__OPDRACHT 1__. Noem alsjeblieft alle reacties van mensen op haar Glass die de vrouw in het fragment over Google Glass hieronder beschrijft.

__TEKSTFRAGMENT__.
* * * * * * * * *

Zelf draagt ze haar Glass al ruim een half jaar. “Ik vind het super spannend om in kleine groep als eerste de nieuwe technologie te ontdekken. Wie weet loopt over enkele jaren iedereen hiermee rond.” Ja, zeg ik, maar zie je er niet compleet weird uit als je ermee over straat loopt? Hoe reageren mensen? “Je trekt aandacht, maar het is niet gênant,” zegt ze. “Mensen spreken je aan en vragen of ze hem ook eens mogen opzetten. Of ze vragen of ze hem mogen kopen voor 5.000 dollar. Sommigen roepen ‘Ok glass’, maar meestal staat de bril toch op non-actief. Negatieve reacties? Nee, zelden of nooit. Een keer kwam iemand op me af en zei: “Wat is mijn naam?” In de veronderstelling dat ik met een blik alles over hem zou weten. Maar dat doet Glass niet.’
Glasshole
Ik blijf sceptisch. Als ik hier dadelijk mee rondloop, ben ik wel de ‘glasshole’, een scheldwoord dat bij sceptici aan populariteit wint. Ik denk terug aan hoe ik enkele maanden geleden in New York voor het eerst iemand met een Glass zag en dacht: hoe pretentieus. Wel ben ik al na enkele minuten diep onder de indruk van wat het ding kan, een gevoel van opwinding vergelijkbaar met toen ik als kind voor het eerst door een Viewmaster keek. Maar, denk ik cynisch, wat zou het mooi zijn als al die functies in een plat rechthoekig toestel passen dat zo in je broekzak kan. Stephanie voelt de argwaan. “Feeling good?” Ja hoor. “Awesome.”
Ik wandel naar buiten, de straten van Manhattan op. Sommige voorbijgangers staren me aan, maar tijdens de eerste minuten zijn het er minder dan verwacht. Mensen hier zijn het geeky voorkomen wellicht al gewend. Het New Yorkse kantoor van Google ligt aan de overkant van de straat. En het is New York, je doet waar je zin in hebt. Zelfs al loop je rond in een roze bontjas of met engelenvleugels, dan nog kijken mensen amper op. Ik neem met verbazend gemak de eerste foto’s van het straatbeeld en maak enkele video’s van 10 seconden. Ik passeer uitgedoste Mexicanen die de feestdag van hun patroonheilige vieren en na enkele keren ‘Ok glass’ heb ik de kleurrijke taferelen vereeuwigd.

* * * * * * * * *

__AANGELEVERD MATERIAAL__.
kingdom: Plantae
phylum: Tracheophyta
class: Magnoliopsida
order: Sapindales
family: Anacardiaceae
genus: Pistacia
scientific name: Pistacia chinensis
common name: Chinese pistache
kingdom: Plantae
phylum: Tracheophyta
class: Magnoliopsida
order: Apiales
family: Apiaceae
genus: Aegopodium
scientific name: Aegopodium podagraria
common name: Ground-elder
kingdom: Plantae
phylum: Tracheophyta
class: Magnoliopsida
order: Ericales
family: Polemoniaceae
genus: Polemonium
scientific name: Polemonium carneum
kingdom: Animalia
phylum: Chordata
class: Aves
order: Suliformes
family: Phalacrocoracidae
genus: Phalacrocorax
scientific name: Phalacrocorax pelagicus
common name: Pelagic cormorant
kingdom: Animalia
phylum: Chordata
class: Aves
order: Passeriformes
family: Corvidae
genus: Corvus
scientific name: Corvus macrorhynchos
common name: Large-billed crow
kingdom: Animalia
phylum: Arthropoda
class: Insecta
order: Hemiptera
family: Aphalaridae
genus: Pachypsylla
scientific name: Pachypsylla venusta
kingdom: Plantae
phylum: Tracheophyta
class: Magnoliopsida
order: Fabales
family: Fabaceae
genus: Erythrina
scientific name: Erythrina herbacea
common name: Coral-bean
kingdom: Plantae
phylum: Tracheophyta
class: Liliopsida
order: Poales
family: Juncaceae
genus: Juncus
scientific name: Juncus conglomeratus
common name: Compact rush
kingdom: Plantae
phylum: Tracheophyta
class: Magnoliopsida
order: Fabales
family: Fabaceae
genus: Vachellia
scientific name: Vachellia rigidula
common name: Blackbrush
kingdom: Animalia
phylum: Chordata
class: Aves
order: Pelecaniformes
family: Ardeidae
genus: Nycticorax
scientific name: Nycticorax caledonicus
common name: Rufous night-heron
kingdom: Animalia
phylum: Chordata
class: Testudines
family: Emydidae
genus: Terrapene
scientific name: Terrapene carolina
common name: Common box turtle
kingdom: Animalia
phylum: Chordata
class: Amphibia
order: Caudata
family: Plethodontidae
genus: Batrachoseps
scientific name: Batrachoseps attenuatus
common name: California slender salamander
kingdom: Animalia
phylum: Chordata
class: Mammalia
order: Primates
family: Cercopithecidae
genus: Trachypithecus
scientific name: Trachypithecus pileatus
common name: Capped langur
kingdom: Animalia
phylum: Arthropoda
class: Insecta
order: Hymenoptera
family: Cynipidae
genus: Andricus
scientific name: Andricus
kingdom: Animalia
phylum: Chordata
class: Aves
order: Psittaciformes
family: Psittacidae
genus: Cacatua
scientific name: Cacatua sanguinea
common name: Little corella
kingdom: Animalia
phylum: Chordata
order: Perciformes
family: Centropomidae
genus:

* * * * * * * * *

__OPDRACHT 2__. Citeer de regels van de vermeldingen vanaf het begin tot en met de regel met "genus: Phalacrocorax".

__VOLLEDIG ANTWOORD 1__.
- Mensen spreken haar aan en vragen of ze de bril ook eens mogen opzetten.
- Mensen vragen of ze de bril mogen kopen voor 5.000 dollar.
- Sommigen roepen "Ok glass".
- Iemand kwam een keer op haar af en vroeg: "Wat is mijn naam?"

__VOLLEDIG ANTWOORD 2__.
kingdom: Plantae
phylum: Tracheophyta
class: Magnoliopsida
order: Sapindales
family: Anacardiaceae
genus: Pistacia
scientific name: Pistacia chinensis
common name: Chinese pistache
kingdom: Plantae
phylum: Tracheophyta
class: Magnoliopsida
order: Apiales
family: Apiaceae
genus: Aegopodium
scientific name: Aegopodium podagraria
common name: Ground-elder
kingdom: Plantae
phylum: Tracheophyta
class: Magnoliopsida
order: Ericales
family: Polemoniaceae
genus: Polemonium
scientific name: Polemonium carneum
kingdom: Animalia
phylum: Chordata
class: Aves
order: Suliformes
family: Phalacrocoracidae
genus: Phalacrocorax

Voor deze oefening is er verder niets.